5. De rechtbank wijst het verzoek als kennelijk gegrond toe. Verzoekster krijgt een vergoeding van haar proceskosten. Het UWV moet deze vergoeding betalen. De vergoeding is met toepassing van het Besluit proceskosten bestuursrecht als volgt berekend. Deze vergoeding bedraagt € 453,50 (1 punt voor het indienen van het beroepschrift met een waarde van € 907,- per punt met een wegingsfactor 0,5). De rechtbank hanteert een wegingsfactor van 0,5 omdat de zaak alleen gaat over de vraag of de beslistermijn is overschreden.
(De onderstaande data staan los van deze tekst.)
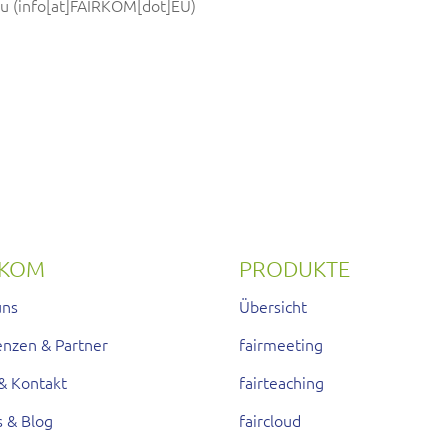
eu
(info[at]FAIRKOM[dot]EU)
RKOM
PRODUKTE
uns
Übersicht
enzen & Partner
fairmeeting
& Kontakt
fairteaching
s & Blog
faircloud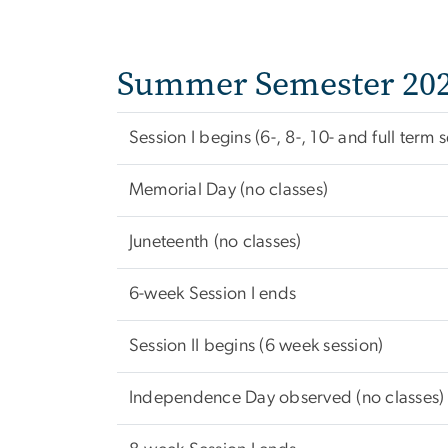
Summer Semester 20
Session I begins (6-, 8-, 10- and full term 
Memorial Day (no classes)
Juneteenth (no classes)
6-week Session I ends
Session II begins (6 week session)
Independence Day observed (no classes)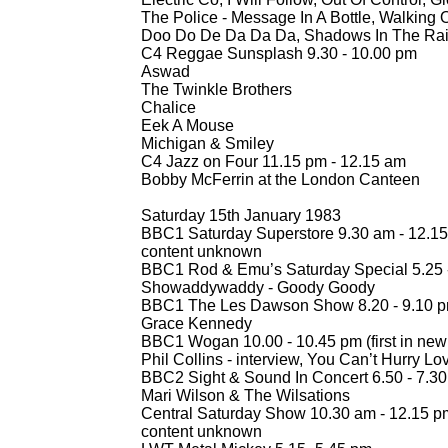
The Police -
Message In A Bottle, Walking 
Doo Do De Da Da Da, Shadows In The Rain
C4 Reggae Sunsplash 9.30 -
10.00 pm
Aswad
The Twinkle Brothers
Chalice
Eek A Mouse
Michigan & Smiley
C4 Jazz on Four 11.15 pm -
12.15 am
Bobby McFerrin at the London Canteen
Saturday 15th January 1983
BBC1 Saturday Superstore 9.30 am -
12.15
content unknown
BBC1 Rod & Emu’s Saturday Special 5.25 
Showaddywaddy -
Goody Goody
BBC1 The Les Dawson Show 8.20 -
9.10 
Grace Kennedy
BBC1 Wogan 10.00 -
10.45 pm (first in new
Phil Collins -
interview, You Can’t Hurry Lo
BBC2 Sight & Sound In Concert 6.50 -
7.30
Mari Wilson & The Wilsations
Central Saturday Show 10.30 am -
12.15 p
content unknown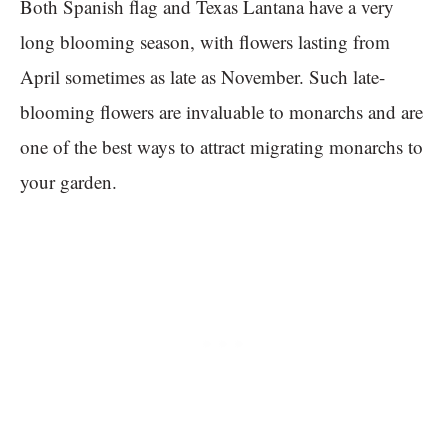
Both Spanish flag and Texas Lantana have a very
long blooming season, with flowers lasting from
April sometimes as late as November. Such late-
blooming flowers are invaluable to monarchs and are
one of the best ways to attract migrating monarchs to
your garden.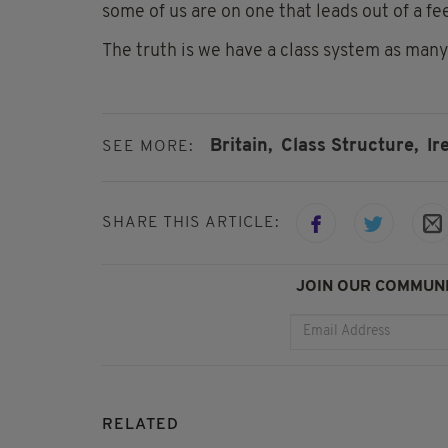
some of us are on one that leads out of a f
The truth is we have a class system as many
Britain,
Class Structure,
Ir
SEE MORE:
SHARE THIS ARTICLE:
JOIN OUR COMMUNI
RELATED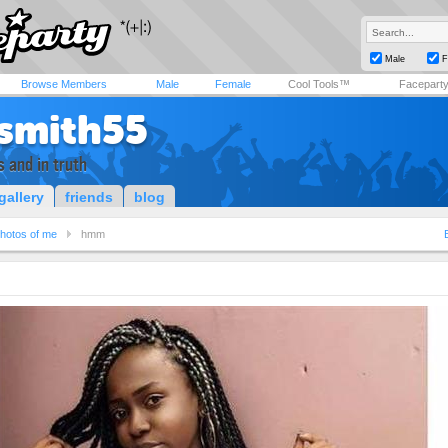
Male
F
Browse Members
Male
Female
Cool Tools™
Facepart
lsmith55
s and in truth
gallery
friends
blog
hotos of me
hmm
Verder zijn er geen kosten gemaakt die vergoed kunnen worden.
Krijgt verzoekster een vergoeding van het griffierecht?
6. De rechtbank wijst erop dat het UWV verplicht is het door verzoekster betaalde griffierecht van € 371,- te vergoeden. [3] Verzoekster moet zich hiervoor dan ook tot het UWV wenden.

Beslissing

De rechtbank veroordeelt het UWV tot betaling van € 453,50 aan proceskosten aan verzoekster.
Deze uitspraak is gedaan door mr. M. Snoeks, rechter, in aanwezigheid van S.E. van Noort, griffier, op 28 maart 2025, en openbaar gemaakt door middel van geanonimiseerde publicatie op rechtspraak.nl.
griffier
rechter
Een afschrift van deze uitspraak is verzonden aan partijen op:

Informatie over verzet

Als partijen het niet eens zijn met deze uitspraak, kunnen zij een verzetschrift sturen naar de rechtbank waarin zij uitleggen waarom zij het niet eens zijn met deze uitspraak. Het verzetschrift moet worden ingediend binnen zes weken na de dag waarop deze uitspraak is verzonden. Als partijen graag een zitting willen om het verzetschrift toe te lichten, moeten zij dit in het verzetschrift vermelden.

Voetnoten

1.Met toepassing van artikel 8:54, eerste lid, in samenhang met artikel 8:75a, van de Algemene wet bestuursrecht (Awb).
2.Dit volgt uit artikel 8:75a van de Awb en is nader uitgewerkt in het Besluit proceskosten bestuursrecht (Bpb).
3.Dit volgt uit artikel 8:41, zevende lid, van de Awb.